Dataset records
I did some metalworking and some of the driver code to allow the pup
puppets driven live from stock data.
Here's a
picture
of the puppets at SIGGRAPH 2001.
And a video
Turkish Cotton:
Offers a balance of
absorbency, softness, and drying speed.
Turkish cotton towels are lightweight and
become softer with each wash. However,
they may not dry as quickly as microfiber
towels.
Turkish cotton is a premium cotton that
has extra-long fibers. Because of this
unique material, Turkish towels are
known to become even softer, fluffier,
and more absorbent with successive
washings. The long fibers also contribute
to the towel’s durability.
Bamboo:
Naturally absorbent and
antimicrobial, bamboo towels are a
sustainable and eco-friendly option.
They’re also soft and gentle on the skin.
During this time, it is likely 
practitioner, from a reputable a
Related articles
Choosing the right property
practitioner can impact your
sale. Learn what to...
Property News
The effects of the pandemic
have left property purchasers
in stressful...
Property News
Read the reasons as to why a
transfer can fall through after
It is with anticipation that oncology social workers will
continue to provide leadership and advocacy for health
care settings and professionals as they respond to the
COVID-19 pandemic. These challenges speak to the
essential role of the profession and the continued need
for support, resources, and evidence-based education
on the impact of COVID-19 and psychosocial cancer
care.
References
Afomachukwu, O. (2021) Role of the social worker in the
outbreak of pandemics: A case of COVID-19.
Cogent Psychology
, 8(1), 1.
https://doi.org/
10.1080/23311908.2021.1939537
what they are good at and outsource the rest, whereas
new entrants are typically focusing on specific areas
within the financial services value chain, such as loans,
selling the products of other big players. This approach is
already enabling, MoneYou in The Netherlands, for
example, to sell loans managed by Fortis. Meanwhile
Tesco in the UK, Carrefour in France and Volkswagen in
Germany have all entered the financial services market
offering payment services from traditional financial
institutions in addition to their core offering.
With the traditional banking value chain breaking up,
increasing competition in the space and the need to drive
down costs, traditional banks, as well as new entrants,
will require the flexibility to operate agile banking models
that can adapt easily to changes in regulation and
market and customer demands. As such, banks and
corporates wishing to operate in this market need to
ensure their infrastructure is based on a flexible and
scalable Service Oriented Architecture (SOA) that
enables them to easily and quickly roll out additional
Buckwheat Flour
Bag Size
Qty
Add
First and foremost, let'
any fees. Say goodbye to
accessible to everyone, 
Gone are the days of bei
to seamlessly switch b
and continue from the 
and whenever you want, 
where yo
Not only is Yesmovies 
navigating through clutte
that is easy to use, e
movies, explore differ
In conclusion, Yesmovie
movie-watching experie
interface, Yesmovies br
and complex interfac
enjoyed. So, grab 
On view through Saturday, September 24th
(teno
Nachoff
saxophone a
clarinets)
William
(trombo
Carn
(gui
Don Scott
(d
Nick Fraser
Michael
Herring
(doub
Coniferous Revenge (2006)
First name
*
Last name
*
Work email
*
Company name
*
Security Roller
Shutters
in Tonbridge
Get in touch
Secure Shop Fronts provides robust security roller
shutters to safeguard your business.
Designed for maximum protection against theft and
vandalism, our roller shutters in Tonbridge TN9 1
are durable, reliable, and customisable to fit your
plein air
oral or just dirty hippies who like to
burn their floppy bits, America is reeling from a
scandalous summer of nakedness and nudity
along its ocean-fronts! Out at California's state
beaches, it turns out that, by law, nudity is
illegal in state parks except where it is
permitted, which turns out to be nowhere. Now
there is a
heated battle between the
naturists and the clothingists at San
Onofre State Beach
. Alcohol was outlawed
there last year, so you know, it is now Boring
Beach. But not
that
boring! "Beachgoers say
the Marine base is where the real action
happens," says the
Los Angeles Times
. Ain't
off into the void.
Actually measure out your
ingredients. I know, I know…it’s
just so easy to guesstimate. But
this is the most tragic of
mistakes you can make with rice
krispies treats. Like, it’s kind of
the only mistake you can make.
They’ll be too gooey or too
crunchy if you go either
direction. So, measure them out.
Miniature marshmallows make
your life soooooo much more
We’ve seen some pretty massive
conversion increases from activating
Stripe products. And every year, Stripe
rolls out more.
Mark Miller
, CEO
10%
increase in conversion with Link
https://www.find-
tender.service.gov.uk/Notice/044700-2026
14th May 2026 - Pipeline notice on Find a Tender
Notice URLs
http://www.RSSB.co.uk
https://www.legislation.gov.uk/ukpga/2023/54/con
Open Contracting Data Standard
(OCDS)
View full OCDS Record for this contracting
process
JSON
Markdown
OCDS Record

[What the task requires]
Print the records above in full, exactly.

[Your response]
I did some metalworking and some of the driver code to allow the pup
puppets driven live from stock data.
Here's a
picture
of the puppets at SIGGRAPH 2001.
And a video
Turkish Cotton:
Offers a balance of
absorbency, softness, and drying speed.
Turkish cotton towels are lightweight and
become softer with each wash. However,
they may not dry as quickly as microfiber
towels.
Turkish cotton is a premium cotton that
has extra-long fibers. Because of this
unique material, Turkish towels are
known to become even softer, fluffier,
and more absorbent with successive
washings. The long fibers also contribute
to the towel’s durability.
Bamboo:
Naturally absorbent and
antimicrobial, bamboo towels are a
sustainable and eco-friendly option.
They’re also soft and gentle on the skin.
During this time, it is likely 
practitioner, from a reputable a
Related articles
Choosing the right property
practitioner can impact your
sale. Learn what to...
Property News
The effects of the pandemic
have left property purchasers
in stressful...
Property News
Read the reasons as to why a
transfer can fall through after
It is with anticipation that oncology social workers will
continue to provide leadership and advocacy for health
care settings and professionals as they respond to the
COVID-19 pandemic. These challenges speak to the
essential role of the profession and the continued need
for support, resources, and evidence-based education
on the impact of COVID-19 and psychosocial cancer
care.
References
Afomachukwu, O. (2021) Role of the social worker in the
outbreak of pandemics: A case of COVID-19.
Cogent Psychology
, 8(1), 1.
https://doi.org/
10.1080/23311908.2021.1939537
what they are good at and outsource the rest, whereas
new entrants are typically focusing on specific areas
within the financial services value chain, such as loans,
selling the products of other big players. This approach is
already enabling, MoneYou in The Netherlands, for
example, to sell loans managed by Fortis. Meanwhile
Tesco in the UK, Carrefour in France and Volkswagen in
Germany have all entered the financial services market
offering payment services from traditional financial
institutions in addition to their core offering.
With the traditional banking value chain breaking up,
increasing competition in the space and the need to drive
down costs, traditional banks, as well as new entrants,
will require the flexibility to operate agile banking models
that can adapt easily to changes in regulation and
market and customer demands. As such, banks and
corporates wishing to operate in this market need to
ensure their infrastructure is based on a flexible and
scalable Service Oriented Architecture (SOA) that
enables them to easily and quickly roll out additional
Buckwheat Flour
Bag Size
Qty
Add
First and foremost, let'
any fees. Say goodbye to
accessible to everyone, 
Gone are the days of bei
to seamlessly switch b
and continue from the 
and whenever you want, 
where yo
Not only is Yesmovies 
navigating through clutte
that is easy to use, e
movies, explore differ
In conclusion, Yesmovie
movie-watching experie
interface, Yesmovies br
and complex interfac
enjoyed. So, grab 
On view through Saturday, September 24th
(teno
Nachoff
saxophone a
clarinets)
William
(trombo
Carn
(gui
Don Scott
(d
Nick Fraser
Michael
Herring
(doub
Coniferous Revenge (2006)
First name
*
Last name
*
Work email
*
Company name
*
Security Roller
Shutters
in Tonbridge
Get in touch
Secure Shop Fronts provides robust security roller
shutters to safeguard your business.
Designed for maximum protection against theft and
vandalism, our roller shutters in Tonbridge TN9 1
are durable, reliable, and customisable to fit your
plein air
oral or just dirty hippies who like to
burn their floppy bits, America is reeling from a
scandalous summer of nakedness and nudity
along its ocean-fronts! Out at California's state
beaches, it turns out that, by law, nudity is
illegal in state parks except where it is
permitted, which turns out to be nowhere. Now
there is a
heated battle between the
naturists and the clothingists at San
Onofre State Beach
. Alcohol was outlawed
there last year, so you know, it is now Boring
Beach. But not
that
boring! "Beachgoers say
the Marine base is where the real action
happens," says the
Los Angeles Times
. Ain't
off into the void.
Actually measure out your
ingredients. I know, I know…it’s
just so easy to guesstimate. But
this is the most tragic of
mistakes you can make with rice
krispies treats. Like, it’s kind of
the only mistake you can make.
They’ll be too gooey or too
crunchy if you go either
direction. So, measure them out.
Miniature marshmallows make
your life soooooo much more
We’ve seen some pretty massive
conversion increases from activating
Stripe products. And every year, Stripe
rolls out more.
Mark Miller
, CEO
10%
increase in conversion with Link
https://www.find-
tender.service.gov.uk/Notice/044700-2026
14th May 2026 - Pipeline notice on Find a Tender
Notice URLs
http://www.RSSB.co.uk
https://www.legislation.gov.uk/ukpga/2023/54/con
Open Contracting Data Standard
(OCDS)
View full OCDS Record for this contracting
process
JSON
Markdown
OCDS Record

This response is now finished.